CEO 84-44 -- June 7, 1984
CONFLICT OF INTEREST
DEPARTMENT OF LABOR AND EMPLOYMENT SECURITY EMPLOYEE PRIVATELY EMPLOYED BY REHABILITATION AGENCY
To: Ms. Nancy J. Osborne, Job Service Supervisor III, Department of Labor and Employment Security, Division of Labor, Employment and Training
SUMMARY:
A prohibited conflict of interest would be created were an individual employed part-time with a private rehabilitation agency involved in job placements to be employed as an employment counselor in a job service branch office of the Division of Labor, Employment, and Training, Department of Labor and Employment Security. Because of the employment counselor's access to confidential information of value to a private employment agency, Section 112.313(7), Florida Statutes, prohibits such dual employment. CEO 79-8 is referenced.
QUESTION:
Would a prohibited conflict of interest be created were an individual who is employed part-time with a private rehabilitation agency involved in job placements to be employed as an Employment Counselor II in a job service branch office of the Division of Labor, Employment and Training, Department of Labor and Employment Security?
Your question is answered in the affirmative.

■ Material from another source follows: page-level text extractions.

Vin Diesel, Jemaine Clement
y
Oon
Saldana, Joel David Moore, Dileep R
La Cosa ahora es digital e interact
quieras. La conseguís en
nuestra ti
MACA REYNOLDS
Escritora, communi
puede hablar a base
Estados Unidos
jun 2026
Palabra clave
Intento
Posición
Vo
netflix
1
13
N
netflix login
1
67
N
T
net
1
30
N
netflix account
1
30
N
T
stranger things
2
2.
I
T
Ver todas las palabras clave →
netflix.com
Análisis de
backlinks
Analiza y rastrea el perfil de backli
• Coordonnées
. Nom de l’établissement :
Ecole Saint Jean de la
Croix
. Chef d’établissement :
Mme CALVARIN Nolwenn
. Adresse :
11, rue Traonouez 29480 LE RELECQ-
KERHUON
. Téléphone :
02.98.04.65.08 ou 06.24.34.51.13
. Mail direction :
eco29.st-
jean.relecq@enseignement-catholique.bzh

In your letter of inquiry and in a telephone conversation with our staff, you have advised that you currently are trying to fill a position of Employment Counselor II within a branch office of the Florida Job Service, Division of Labor, Employment and Training, Department of Labor and Employment Security. You also advise that a qualified applicant, Dr. Flora A. Pinder, holds a part-time position with a private rehabilitation agency in which she contracts to provide assistance to clients who have workers' compensation claims. One of the services she provides for these clients is job placement.

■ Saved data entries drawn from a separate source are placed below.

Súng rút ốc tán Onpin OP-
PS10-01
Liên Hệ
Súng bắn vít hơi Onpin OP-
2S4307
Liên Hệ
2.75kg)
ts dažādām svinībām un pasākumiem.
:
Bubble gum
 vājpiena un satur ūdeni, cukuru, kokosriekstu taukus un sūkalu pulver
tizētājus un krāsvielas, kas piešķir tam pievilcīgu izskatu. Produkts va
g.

You advised that an Employment Counselor with the Job Service is responsible for providing in-depth assistance to persons who are having difficulties in finding employment to enable them to locate employment. Employees of the Job Service have access to a great deal of information that is not available to the general public and which generally is not made available to private employment or rehabilitation agencies without a court order. The information is used to assist in the job placement of applicants and includes such things as scores on aptitude tests, names and addresses of employers with job openings, records showing employers who might be good sources for employment opportunities, applicant records, and unemployment compensation statements showing employers' records of reimbursement. This information, as well as other data, would be of benefit to a private employment agency and could be very useful to the subject applicant in her private work.
The Code of Ethics for Public Officers and Employees provides in relevant part:
CONFLICTING EMPLOYMENT OR CONTRACTUAL RELATIONSHIP. -- No public officer or employee of an agency shall have or hold any employment or contractual relationship with any business entity or any agency which is subject to the regulation of, or is doing business with, an agency of which he is an officer or employee . . . ; nor shall an officer or employee of an agency have or hold any employment or contractual relationship that will create a continuing or frequently recurring conflict between his private interests and the performance of his public duties or that would impede the full and faithful discharge of his public duties.
[Section 112.313(7)(a), Florida Statutes (1983).]
This provision prohibits a public employee from having any employment or contractual relationship that would create a continuing or frequently recurring conflict of interest or that would impede the full and faithful discharge of the employee's public duties.
In a previous opinion, CEO 79-8, we advised that this provision would prohibit a deputy clerk of the circuit court in charge of county recording from being associated with a local real estate firm because of the clerk's access to information not available to the general public and of potentially great benefit to the real estate firm.
For the reasons presented in that opinion, we conclude that the subject applicant's private employment also would create a frequently recurring conflict of interest and would impede the full and faithful discharge of public duties were she to be hired as an Employment Counselor with the Job Service.
Accordingly, we find that the Code of Ethics would prohibit the subject applicant from retaining her part-time employment were she to be employed as an Employment Counselor II with the Job Service.